Przedstawiciele prawniczych korporacji opowiadają się za przywróceniem ustnych egzaminów na aplikacje prawnicze.
– Egzaminy ustne pozwalają wnikliwiej ocenić umiejętności zawodowe absolwenta prawa. Czym innym jest mechaniczne zaznaczenie odpowiedzi w teście, a czym innym umiejętność sformułowania i argumentowania swoich racji – tłumaczy Agnieszka Kurach, wicedziekan Okręgowej Izby Radców Prawnych w Warszawie.
Stworzenie egzaminu łączonego, składającego się z testu i egzaminu ustnego, proponuje adwokat Ziemisław Gintowt, dziekan Okręgowej Rady Adwokackiej w Warszawie.
Samorządy zawodowe wskazują, że ustna forma egzaminowania rozwiązałaby również problem niejednoznaczności pytań testowych i pozwoliłaby na ich doprecyzowanie, jeżeli kandydat miałby wątpliwości w trakcie odpowiedzi.
– System egzaminów testowych organizowanych przez ministra sprawiedliwości nie sprawdził się w praktyce. Wyrazem tego jest ponawiane każdego roku żądanie o dalsze obniżanie progu uprawniającego do przyjęcia na aplikację – mówi notariusz Renata Greszta, członek Krajowej Rady Notarialnej.

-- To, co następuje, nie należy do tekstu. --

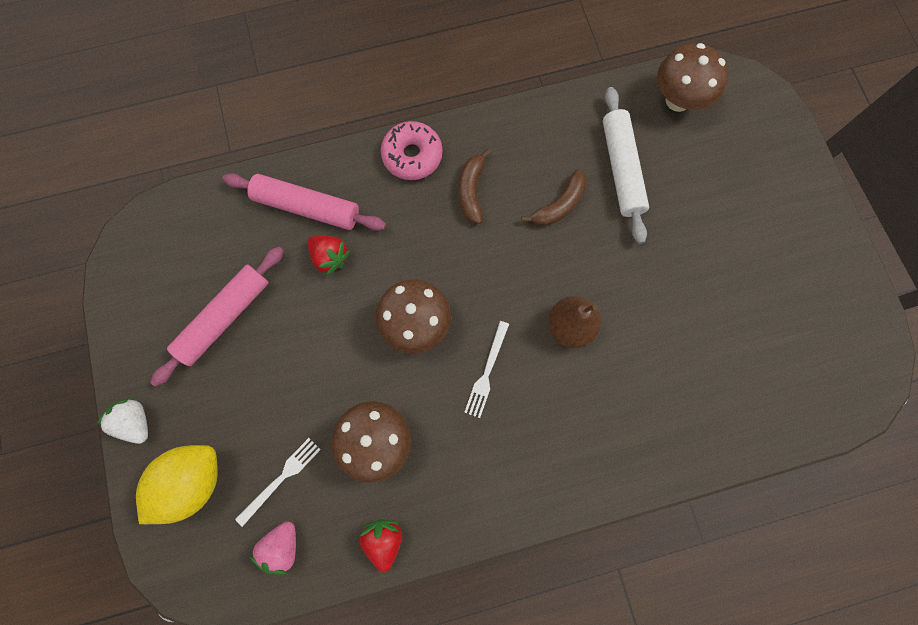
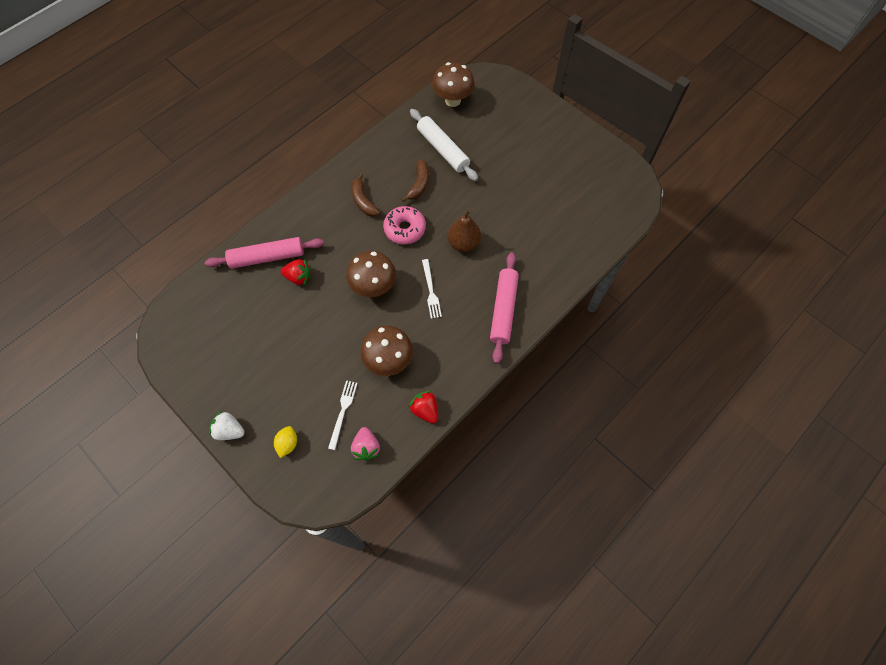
camera: 30 degrees left, 10 degrees down
yellow lemon [136,445,218,524] -> yellow lemon [274,426,297,458], size x0.49
pink rolling pin [150,247,284,387] -> pink rolling pin moved to [490,252,519,364]
pink donut [381,121,443,180] -> pink donut moved to [383,206,426,244]

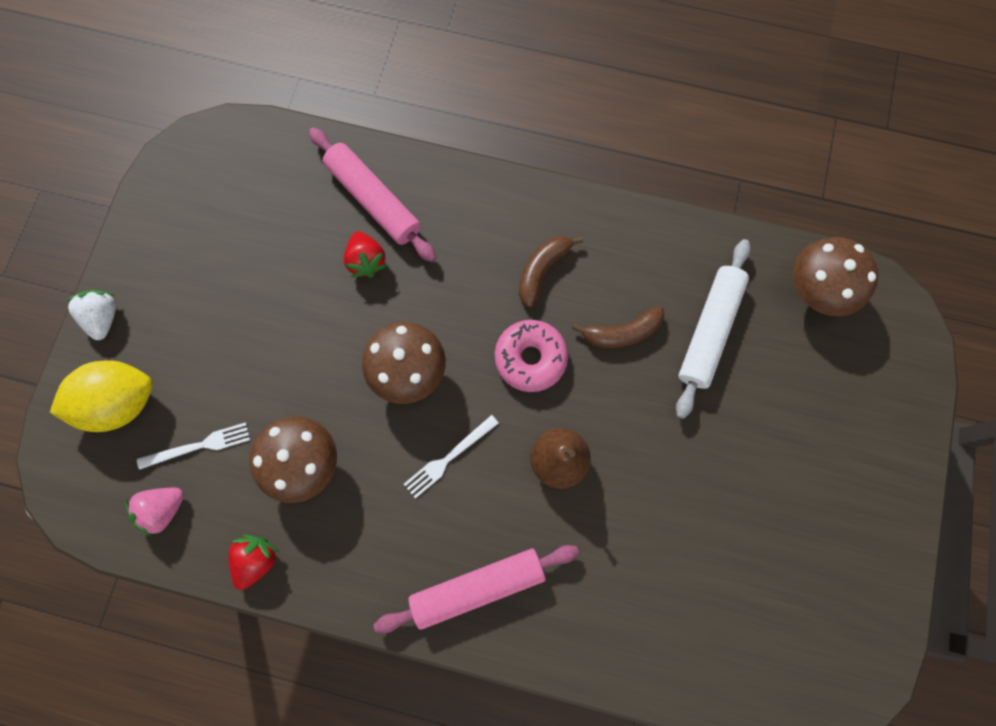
camera: 60 degrees right, 10 degrees up
yellow lemon [274,426,297,458] -> yellow lemon [50,360,153,432], size x2.02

Przeciwko ustnym egzaminom zdecydowanie wypowiada się resort sprawiedliwości.
– Nie przewiduje się powrotu do takiej formy egzaminu, gdyż tylko forma pisemna umożliwia wypracowanie jednolitych zasad oceny opartych o obiektywne kryteria, co byłoby niemożliwe przy egzaminie ustnym, gdzie każdy egzaminator kieruje się również subiektywnymi kryteriami – mówi Monika Madurowicz, zastępca dyrektora Departamentu Nadzoru nad Aplikacjami Prawniczymi w Ministerstwie Sprawiedliwości.

Przebieg aplikacji

Błędy w testach sprawdzających wiedzę pojawiają się nie tylko podczas egzaminów na aplikacje. Podobne problemy mają również osoby, które na aplikacje już się dostały i co kilka miesięcy przystępują do kolokwiów. W tym roku kolokwium kończące drugi rok aplikacji adwokackiej w Warszawie nie zaliczyło prawie 45 proc. zdających. Wyniki zaskoczyły aplikantów, którzy podobnie jak kandydaci na aplikacje kwestionowali pytania ze względu na ich niejednoznaczność. Wnioski o ponowne rozpatrzenie wyniku egzaminu złożyło ponad 150 osób. W sumie podważono aż 18 ze 120 pytań obejmujących zaliczeniowe kolokwium. Z analizy dokonanej z inicjatywy aplikantów wynika, że poziom testu nie pokrywał się z poziomem i zakresem szkolenia w trakcie aplikacji. Sprawę komplikuje również fakt, że od decyzji komisji egzaminacyjnej o wyniku kolokwium nie przysługuje aplikantom odwołanie.